_Description of the task_:
Can you copy out the whole listing below, every line unchanged and in the same order?
BEGIN Given records
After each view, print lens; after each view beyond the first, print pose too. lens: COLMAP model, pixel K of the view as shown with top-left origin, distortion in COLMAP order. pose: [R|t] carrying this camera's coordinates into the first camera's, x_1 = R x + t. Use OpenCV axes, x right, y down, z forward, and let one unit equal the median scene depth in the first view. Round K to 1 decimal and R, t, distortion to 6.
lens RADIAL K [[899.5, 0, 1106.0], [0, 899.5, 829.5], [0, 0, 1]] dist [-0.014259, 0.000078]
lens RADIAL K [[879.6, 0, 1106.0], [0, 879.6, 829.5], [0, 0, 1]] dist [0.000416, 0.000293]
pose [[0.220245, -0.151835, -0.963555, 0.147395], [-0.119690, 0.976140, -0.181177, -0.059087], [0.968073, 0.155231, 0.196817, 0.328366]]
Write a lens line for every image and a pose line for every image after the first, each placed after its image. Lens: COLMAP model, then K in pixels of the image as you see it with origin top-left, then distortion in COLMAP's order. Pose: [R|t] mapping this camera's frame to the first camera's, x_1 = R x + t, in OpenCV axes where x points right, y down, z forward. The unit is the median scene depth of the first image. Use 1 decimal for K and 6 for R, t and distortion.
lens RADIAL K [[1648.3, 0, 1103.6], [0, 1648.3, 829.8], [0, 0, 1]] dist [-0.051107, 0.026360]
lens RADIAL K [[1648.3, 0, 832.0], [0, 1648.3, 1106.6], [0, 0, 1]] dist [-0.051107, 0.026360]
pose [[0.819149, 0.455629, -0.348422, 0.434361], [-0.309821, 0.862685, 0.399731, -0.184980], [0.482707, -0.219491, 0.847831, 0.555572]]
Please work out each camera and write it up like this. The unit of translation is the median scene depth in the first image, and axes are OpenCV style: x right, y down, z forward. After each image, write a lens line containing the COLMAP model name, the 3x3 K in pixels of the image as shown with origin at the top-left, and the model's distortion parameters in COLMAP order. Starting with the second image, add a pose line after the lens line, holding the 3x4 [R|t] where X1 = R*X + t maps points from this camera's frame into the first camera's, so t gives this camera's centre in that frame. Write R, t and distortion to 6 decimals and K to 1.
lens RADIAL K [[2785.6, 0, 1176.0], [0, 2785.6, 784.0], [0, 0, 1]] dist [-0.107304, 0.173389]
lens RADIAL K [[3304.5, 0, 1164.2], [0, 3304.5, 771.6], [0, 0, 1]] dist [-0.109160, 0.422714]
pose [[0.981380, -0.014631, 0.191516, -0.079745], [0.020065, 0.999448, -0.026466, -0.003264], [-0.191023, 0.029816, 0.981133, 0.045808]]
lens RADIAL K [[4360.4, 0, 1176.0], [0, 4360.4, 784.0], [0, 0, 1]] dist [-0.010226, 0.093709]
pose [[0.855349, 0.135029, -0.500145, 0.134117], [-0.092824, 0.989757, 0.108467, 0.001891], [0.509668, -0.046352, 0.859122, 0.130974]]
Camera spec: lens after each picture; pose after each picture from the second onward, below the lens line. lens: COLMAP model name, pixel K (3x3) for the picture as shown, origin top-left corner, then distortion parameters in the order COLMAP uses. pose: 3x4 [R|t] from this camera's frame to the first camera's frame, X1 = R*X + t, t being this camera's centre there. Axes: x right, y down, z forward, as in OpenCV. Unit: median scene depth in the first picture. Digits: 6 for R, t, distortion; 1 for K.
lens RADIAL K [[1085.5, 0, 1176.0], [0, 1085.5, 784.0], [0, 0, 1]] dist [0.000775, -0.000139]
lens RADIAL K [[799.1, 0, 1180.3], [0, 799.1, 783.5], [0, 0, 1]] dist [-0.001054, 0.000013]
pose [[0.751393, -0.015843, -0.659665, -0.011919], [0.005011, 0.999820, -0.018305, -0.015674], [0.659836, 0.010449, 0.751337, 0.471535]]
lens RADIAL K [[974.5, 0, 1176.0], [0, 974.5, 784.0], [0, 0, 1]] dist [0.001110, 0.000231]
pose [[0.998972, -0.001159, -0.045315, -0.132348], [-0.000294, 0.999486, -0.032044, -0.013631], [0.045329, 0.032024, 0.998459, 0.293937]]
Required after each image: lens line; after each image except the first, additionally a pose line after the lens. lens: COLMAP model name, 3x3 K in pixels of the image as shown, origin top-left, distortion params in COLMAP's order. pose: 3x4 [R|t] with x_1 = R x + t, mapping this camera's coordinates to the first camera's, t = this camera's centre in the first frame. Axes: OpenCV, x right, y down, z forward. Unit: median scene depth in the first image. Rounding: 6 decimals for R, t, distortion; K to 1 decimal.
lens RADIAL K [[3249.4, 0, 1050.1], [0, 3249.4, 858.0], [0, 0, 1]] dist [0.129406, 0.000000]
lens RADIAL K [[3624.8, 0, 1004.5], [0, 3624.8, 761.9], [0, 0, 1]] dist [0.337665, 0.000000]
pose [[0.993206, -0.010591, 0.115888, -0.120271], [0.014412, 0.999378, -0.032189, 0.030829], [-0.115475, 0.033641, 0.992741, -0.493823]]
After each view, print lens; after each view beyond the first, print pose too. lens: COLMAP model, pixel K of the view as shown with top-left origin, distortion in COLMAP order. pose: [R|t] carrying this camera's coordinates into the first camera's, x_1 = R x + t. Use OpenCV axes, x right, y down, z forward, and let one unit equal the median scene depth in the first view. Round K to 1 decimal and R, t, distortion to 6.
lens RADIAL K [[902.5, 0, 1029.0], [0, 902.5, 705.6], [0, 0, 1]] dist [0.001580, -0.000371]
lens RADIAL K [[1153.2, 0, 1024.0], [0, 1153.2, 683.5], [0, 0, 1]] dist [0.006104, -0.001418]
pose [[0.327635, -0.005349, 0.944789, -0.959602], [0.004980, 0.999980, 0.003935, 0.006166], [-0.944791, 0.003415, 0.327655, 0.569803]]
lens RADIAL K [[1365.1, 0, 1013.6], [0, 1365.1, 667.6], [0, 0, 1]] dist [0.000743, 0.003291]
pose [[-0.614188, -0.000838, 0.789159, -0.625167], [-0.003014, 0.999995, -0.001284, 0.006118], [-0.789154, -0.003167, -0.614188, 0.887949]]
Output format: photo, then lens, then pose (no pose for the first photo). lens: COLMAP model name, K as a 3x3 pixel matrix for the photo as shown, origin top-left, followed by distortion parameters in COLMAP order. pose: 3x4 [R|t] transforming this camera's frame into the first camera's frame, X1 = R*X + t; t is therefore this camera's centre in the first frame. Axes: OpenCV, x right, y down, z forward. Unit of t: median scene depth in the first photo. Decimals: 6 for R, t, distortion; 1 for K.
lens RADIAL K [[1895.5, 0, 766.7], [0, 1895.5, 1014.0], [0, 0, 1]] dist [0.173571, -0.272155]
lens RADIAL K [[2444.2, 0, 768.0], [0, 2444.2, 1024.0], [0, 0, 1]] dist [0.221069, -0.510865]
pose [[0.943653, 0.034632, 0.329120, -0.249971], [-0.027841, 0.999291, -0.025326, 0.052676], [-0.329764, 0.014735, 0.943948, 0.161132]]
END Given records
_Task response_:
After each view, print lens; after each view beyond the first, print pose too. lens: COLMAP model, pixel K of the view as shown with top-left origin, distortion in COLMAP order. pose: [R|t] carrying this camera's coordinates into the first camera's, x_1 = R x + t. Use OpenCV axes, x right, y down, z forward, and let one unit equal the median scene depth in the first view. Round K to 1 decimal and R, t, distortion to 6.
lens RADIAL K [[899.5, 0, 1106.0], [0, 899.5, 829.5], [0, 0, 1]] dist [-0.014259, 0.000078]
lens RADIAL K [[879.6, 0, 1106.0], [0, 879.6, 829.5], [0, 0, 1]] dist [0.000416, 0.000293]
pose [[0.220245, -0.151835, -0.963555, 0.147395], [-0.119690, 0.976140, -0.181177, -0.059087], [0.968073, 0.155231, 0.196817, 0.328366]]
Write a lens line for every image and a pose line for every image after the first, each placed after its image. Lens: COLMAP model, then K in pixels of the image as you see it with origin top-left, then distortion in COLMAP's order. Pose: [R|t] mapping this camera's frame to the first camera's, x_1 = R x + t, in OpenCV axes where x points right, y down, z forward. The unit is the median scene depth of the first image. Use 1 decimal for K and 6 for R, t and distortion.
lens RADIAL K [[1648.3, 0, 1103.6], [0, 1648.3, 829.8], [0, 0, 1]] dist [-0.051107, 0.026360]
lens RADIAL K [[1648.3, 0, 832.0], [0, 1648.3, 1106.6], [0, 0, 1]] dist [-0.051107, 0.026360]
pose [[0.819149, 0.455629, -0.348422, 0.434361], [-0.309821, 0.862685, 0.399731, -0.184980], [0.482707, -0.219491, 0.847831, 0.555572]]
Please work out each camera and write it up like this. The unit of translation is the median scene depth in the first image, and axes are OpenCV style: x right, y down, z forward. After each image, write a lens line containing the COLMAP model name, the 3x3 K in pixels of the image as shown with origin at the top-left, and the model's distortion parameters in COLMAP order. Starting with the second image, add a pose line after the lens line, holding the 3x4 [R|t] where X1 = R*X + t maps points from this camera's frame into the first camera's, so t gives this camera's centre in that frame. Write R, t and distortion to 6 decimals and K to 1.
lens RADIAL K [[2785.6, 0, 1176.0], [0, 2785.6, 784.0], [0, 0, 1]] dist [-0.107304, 0.173389]
lens RADIAL K [[3304.5, 0, 1164.2], [0, 3304.5, 771.6], [0, 0, 1]] dist [-0.109160, 0.422714]
pose [[0.981380, -0.014631, 0.191516, -0.079745], [0.020065, 0.999448, -0.026466, -0.003264], [-0.191023, 0.029816, 0.981133, 0.045808]]
lens RADIAL K [[4360.4, 0, 1176.0], [0, 4360.4, 784.0], [0, 0, 1]] dist [-0.010226, 0.093709]
pose [[0.855349, 0.135029, -0.500145, 0.134117], [-0.092824, 0.989757, 0.108467, 0.001891], [0.509668, -0.046352, 0.859122, 0.130974]]
Camera spec: lens after each picture; pose after each picture from the second onward, below the lens line. lens: COLMAP model name, pixel K (3x3) for the picture as shown, origin top-left corner, then distortion parameters in the order COLMAP uses. pose: 3x4 [R|t] from this camera's frame to the first camera's frame, X1 = R*X + t, t being this camera's centre there. Axes: x right, y down, z forward, as in OpenCV. Unit: median scene depth in the first picture. Digits: 6 for R, t, distortion; 1 for K.
lens RADIAL K [[1085.5, 0, 1176.0], [0, 1085.5, 784.0], [0, 0, 1]] dist [0.000775, -0.000139]
lens RADIAL K [[799.1, 0, 1180.3], [0, 799.1, 783.5], [0, 0, 1]] dist [-0.001054, 0.000013]
pose [[0.751393, -0.015843, -0.659665, -0.011919], [0.005011, 0.999820, -0.018305, -0.015674], [0.659836, 0.010449, 0.751337, 0.471535]]
lens RADIAL K [[974.5, 0, 1176.0], [0, 974.5, 784.0], [0, 0, 1]] dist [0.001110, 0.000231]
pose [[0.998972, -0.001159, -0.045315, -0.132348], [-0.000294, 0.999486, -0.032044, -0.013631], [0.045329, 0.032024, 0.998459, 0.293937]]
Required after each image: lens line; after each image except the first, additionally a pose line after the lens. lens: COLMAP model name, 3x3 K in pixels of the image as shown, origin top-left, distortion params in COLMAP's order. pose: 3x4 [R|t] with x_1 = R x + t, mapping this camera's coordinates to the first camera's, t = this camera's centre in the first frame. Axes: OpenCV, x right, y down, z forward. Unit: median scene depth in the first image. Rounding: 6 decimals for R, t, distortion; K to 1 decimal.
lens RADIAL K [[3249.4, 0, 1050.1], [0, 3249.4, 858.0], [0, 0, 1]] dist [0.129406, 0.000000]
lens RADIAL K [[3624.8, 0, 1004.5], [0, 3624.8, 761.9], [0, 0, 1]] dist [0.337665, 0.000000]
pose [[0.993206, -0.010591, 0.115888, -0.120271], [0.014412, 0.999378, -0.032189, 0.030829], [-0.115475, 0.033641, 0.992741, -0.493823]]
After each view, print lens; after each view beyond the first, print pose too. lens: COLMAP model, pixel K of the view as shown with top-left origin, distortion in COLMAP order. pose: [R|t] carrying this camera's coordinates into the first camera's, x_1 = R x + t. Use OpenCV axes, x right, y down, z forward, and let one unit equal the median scene depth in the first view. Round K to 1 decimal and R, t, distortion to 6.
lens RADIAL K [[902.5, 0, 1029.0], [0, 902.5, 705.6], [0, 0, 1]] dist [0.001580, -0.000371]
lens RADIAL K [[1153.2, 0, 1024.0], [0, 1153.2, 683.5], [0, 0, 1]] dist [0.006104, -0.001418]
pose [[0.327635, -0.005349, 0.944789, -0.959602], [0.004980, 0.999980, 0.003935, 0.006166], [-0.944791, 0.003415, 0.327655, 0.569803]]
lens RADIAL K [[1365.1, 0, 1013.6], [0, 1365.1, 667.6], [0, 0, 1]] dist [0.000743, 0.003291]
pose [[-0.614188, -0.000838, 0.789159, -0.625167], [-0.003014, 0.999995, -0.001284, 0.006118], [-0.789154, -0.003167, -0.614188, 0.887949]]
Output format: photo, then lens, then pose (no pose for the first photo). lens: COLMAP model name, K as a 3x3 pixel matrix for the photo as shown, origin top-left, followed by distortion parameters in COLMAP order. pose: 3x4 [R|t] transforming this camera's frame into the first camera's frame, X1 = R*X + t; t is therefore this camera's centre in the first frame. Axes: OpenCV, x right, y down, z forward. Unit of t: median scene depth in the first photo. Decimals: 6 for R, t, distortion; 1 for K.
lens RADIAL K [[1895.5, 0, 766.7], [0, 1895.5, 1014.0], [0, 0, 1]] dist [0.173571, -0.272155]
lens RADIAL K [[2444.2, 0, 768.0], [0, 2444.2, 1024.0], [0, 0, 1]] dist [0.221069, -0.510865]
pose [[0.943653, 0.034632, 0.329120, -0.249971], [-0.027841, 0.999291, -0.025326, 0.052676], [-0.329764, 0.014735, 0.943948, 0.161132]]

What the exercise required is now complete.